Meier Kahane’s Estate Sues Alavi Foundation

     MANHATTAN (CN) – The family of Meier Kahane, a radical rabbi who was assassinated in 1990, seeks enforcement of a $350 million judgment against Iran. Kahane’s family, and the families of two men who were wounded with him, sued Iranian-owned Assa Corp., the Alavi Foundation and its Alavi building on 5th Avenue, which federal prosecutors already have seized in a money laundering case.

     According to the federal complaint from the Kahane family and the families of Irving Franklin and Carlos Acosta, El Sayyid Nosair shot Kahane to death and seriously wounded the two other men on Nov. 5, 1990 in New York.
     Kahane, a founder of the Jewish Defense League, claimed a “second Holocaust” was coming in the United States, and he urged Jews to flee to Israel. He also founded Kach, an Israeli political party, which was outlawed after a follower murdered 29 Muslims at a mosque in 1994.
     Kahane was shot after delivering a lecture at the Marriott Hotel on the East Side of Manhattan.
     Kahane’s estate and the families of the other men say they won a $350 million judgment against the Islamic Republic of Iran and the Iranian Ministry of Information and Security for those shootings. Acosta was a U.S. Postal Service policeman; Franklin was just attending the lecture, according to the complaint.
     The plaintiffs say their judgment should be garnished under the Terrorism Risk Insurance Act from New York-based Alavi Foundation, Assa Corp., and 650 Fifth Avenue.
     Assa is owned by Iran’s Bank Melli, which the U.S. Treasury’s Office of Foreign Assets Control calls a “proliferator of weapons of mass destruction,” according to the complaint.
     The plaintiffs claim Alavi is a front for Iran with a longstanding history of sponsoring Iranian terrorist activities. Alavi partnered with Assa to create 650 Fifth Ave. and evade paying federal income tax on rental income, according to the complaint. Federal investigators say Assa and the 650 Fifth Avenue building became “straw owners” of Alavi when they paid off the foundation’s mortgage in exchange for becoming partners in its building and revenue.
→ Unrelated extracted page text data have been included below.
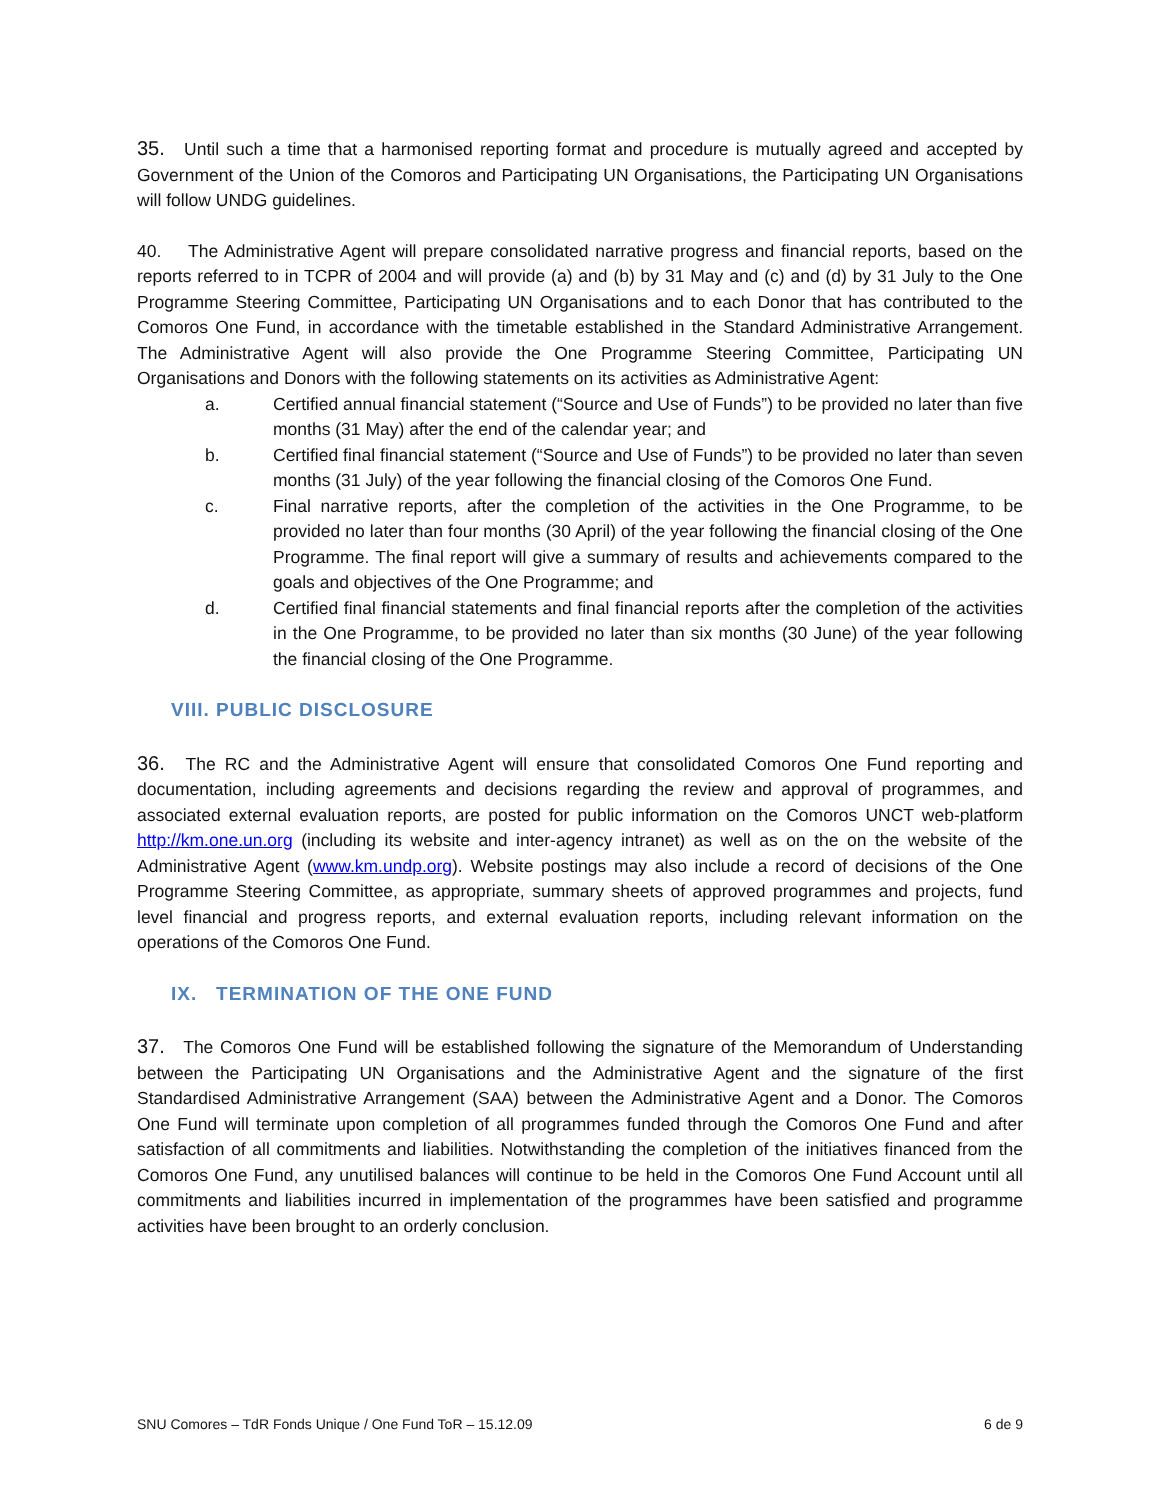35. Until such a time that a harmonised reporting format and procedure is mutually agreed and accepted by Government of the Union of the Comoros and Participating UN Organisations, the Participating UN Organisations will follow UNDG guidelines.
40. The Administrative Agent will prepare consolidated narrative progress and financial reports, based on the reports referred to in TCPR of 2004 and will provide (a) and (b) by 31 May and (c) and (d) by 31 July to the One Programme Steering Committee, Participating UN Organisations and to each Donor that has contributed to the Comoros One Fund, in accordance with the timetable established in the Standard Administrative Arrangement. The Administrative Agent will also provide the One Programme Steering Committee, Participating UN Organisations and Donors with the following statements on its activities as Administrative Agent:
a. Certified annual financial statement (“Source and Use of Funds”) to be provided no later than five months (31 May) after the end of the calendar year; and
b. Certified final financial statement (“Source and Use of Funds”) to be provided no later than seven months (31 July) of the year following the financial closing of the Comoros One Fund.
c. Final narrative reports, after the completion of the activities in the One Programme, to be provided no later than four months (30 April) of the year following the financial closing of the One Programme. The final report will give a summary of results and achievements compared to the goals and objectives of the One Programme; and
d. Certified final financial statements and final financial reports after the completion of the activities in the One Programme, to be provided no later than six months (30 June) of the year following the financial closing of the One Programme.
VIII. PUBLIC DISCLOSURE
36. The RC and the Administrative Agent will ensure that consolidated Comoros One Fund reporting and documentation, including agreements and decisions regarding the review and approval of programmes, and associated external evaluation reports, are posted for public information on the Comoros UNCT web-platform http://km.one.un.org (including its website and inter-agency intranet) as well as on the on the website of the Administrative Agent (www.km.undp.org). Website postings may also include a record of decisions of the One Programme Steering Committee, as appropriate, summary sheets of approved programmes and projects, fund level financial and progress reports, and external evaluation reports, including relevant information on the operations of the Comoros One Fund.
IX. TERMINATION OF THE ONE FUND
37. The Comoros One Fund will be established following the signature of the Memorandum of Understanding between the Participating UN Organisations and the Administrative Agent and the signature of the first Standardised Administrative Arrangement (SAA) between the Administrative Agent and a Donor. The Comoros One Fund will terminate upon completion of all programmes funded through the Comoros One Fund and after satisfaction of all commitments and liabilities. Notwithstanding the completion of the initiatives financed from the Comoros One Fund, any unutilised balances will continue to be held in the Comoros One Fund Account until all commitments and liabilities incurred in implementation of the programmes have been satisfied and programme activities have been brought to an orderly conclusion.
SNU Comores – TdR Fonds Unique / One Fund ToR – 15.12.09 6 de 9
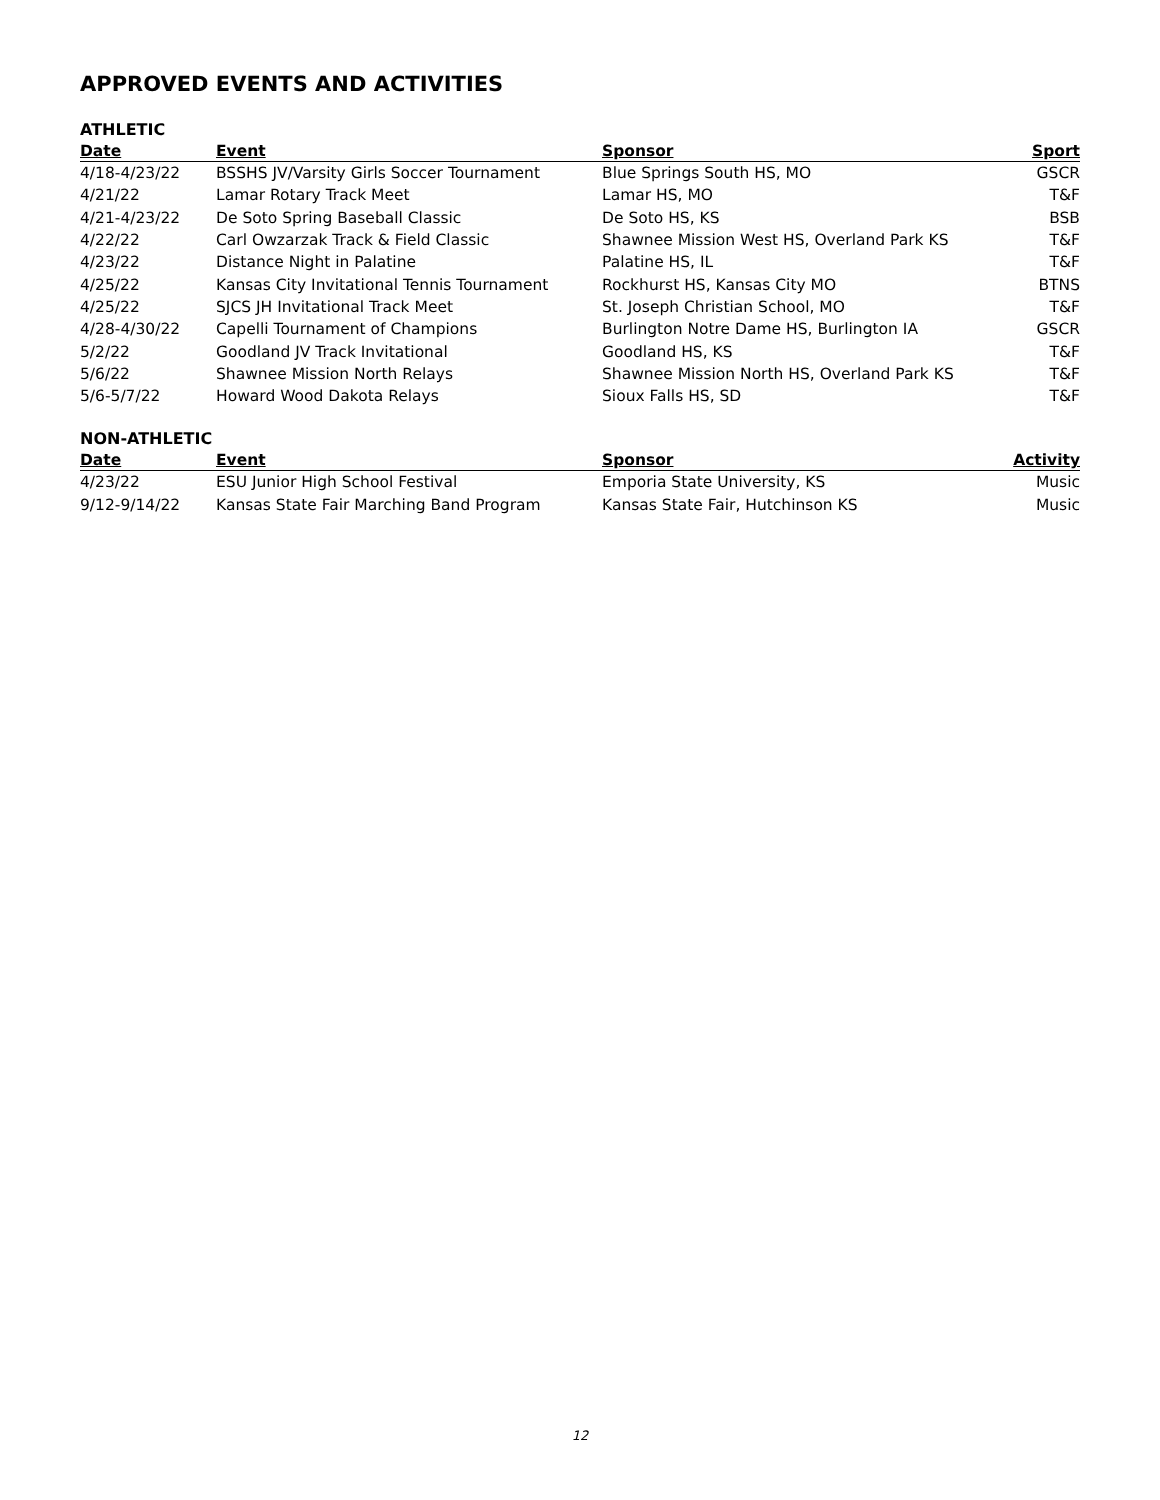APPROVED EVENTS AND ACTIVITIES
ATHLETIC
| Date | Event | Sponsor | Sport |
| --- | --- | --- | --- |
| 4/18-4/23/22 | BSSHS JV/Varsity Girls Soccer Tournament | Blue Springs South HS, MO | GSCR |
| 4/21/22 | Lamar Rotary Track Meet | Lamar HS, MO | T&F |
| 4/21-4/23/22 | De Soto Spring Baseball Classic | De Soto HS, KS | BSB |
| 4/22/22 | Carl Owzarzak Track & Field Classic | Shawnee Mission West HS, Overland Park KS | T&F |
| 4/23/22 | Distance Night in Palatine | Palatine HS, IL | T&F |
| 4/25/22 | Kansas City Invitational Tennis Tournament | Rockhurst HS, Kansas City MO | BTNS |
| 4/25/22 | SJCS JH Invitational Track Meet | St. Joseph Christian School, MO | T&F |
| 4/28-4/30/22 | Capelli Tournament of Champions | Burlington Notre Dame HS, Burlington IA | GSCR |
| 5/2/22 | Goodland JV Track Invitational | Goodland HS, KS | T&F |
| 5/6/22 | Shawnee Mission North Relays | Shawnee Mission North HS, Overland Park KS | T&F |
| 5/6-5/7/22 | Howard Wood Dakota Relays | Sioux Falls HS, SD | T&F |
NON-ATHLETIC
| Date | Event | Sponsor | Activity |
| --- | --- | --- | --- |
| 4/23/22 | ESU Junior High School Festival | Emporia State University, KS | Music |
| 9/12-9/14/22 | Kansas State Fair Marching Band Program | Kansas State Fair, Hutchinson KS | Music |
12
     When a grand jury began subpoenaed Alavi’s records, the foundation’s president, Farshid Jahedi, shredded and tried to dispose of English and Farsi documents from his office. Jahedi was arrested and pleaded guilty to two felony counts, including obstruction of justice, according to the complaint.
     Alavi’s director from 1983 to 1992 was the son of an ayatollah who oversaw the 1983 U.S. Embassy bombing in Beirut that killed 241 U.S. Marines, according to the complaint. The foundation is also said to have given $1.4 million to a Brooklyn mosque belonging to Sheikh Omar Abdul Rahman, who is serving a life sentence for his role in the 1993 World Trade Center bombing.
     Rahman used to lead Al-Gam’aa Islamiyah, the terrorist organization to which Nosair belonged when he shot Kahane, Franklin and Acosta, according to the complaint.
     (Ironically, the Alavi Foundation is a successor to the Pahlavi Foundation, which was owned or directed by former Shah of Iran Mohammad Reza Pahlavi, who was restored to the Peacock Throne after a CIA-engineered coup against Iranian Prime Minister Mohammed Mossaddegh in 1953. Pahlavi was ousted by the 1979 coup led by Muslim hardliners who still rule Iran.)
     The plaintiffs seek an order compelling Alavi, Assa and 650 Fifth Avenue to turn over any real and personal property. They are represented by Curtis Mechling with Stroock & Stroock & Lavan.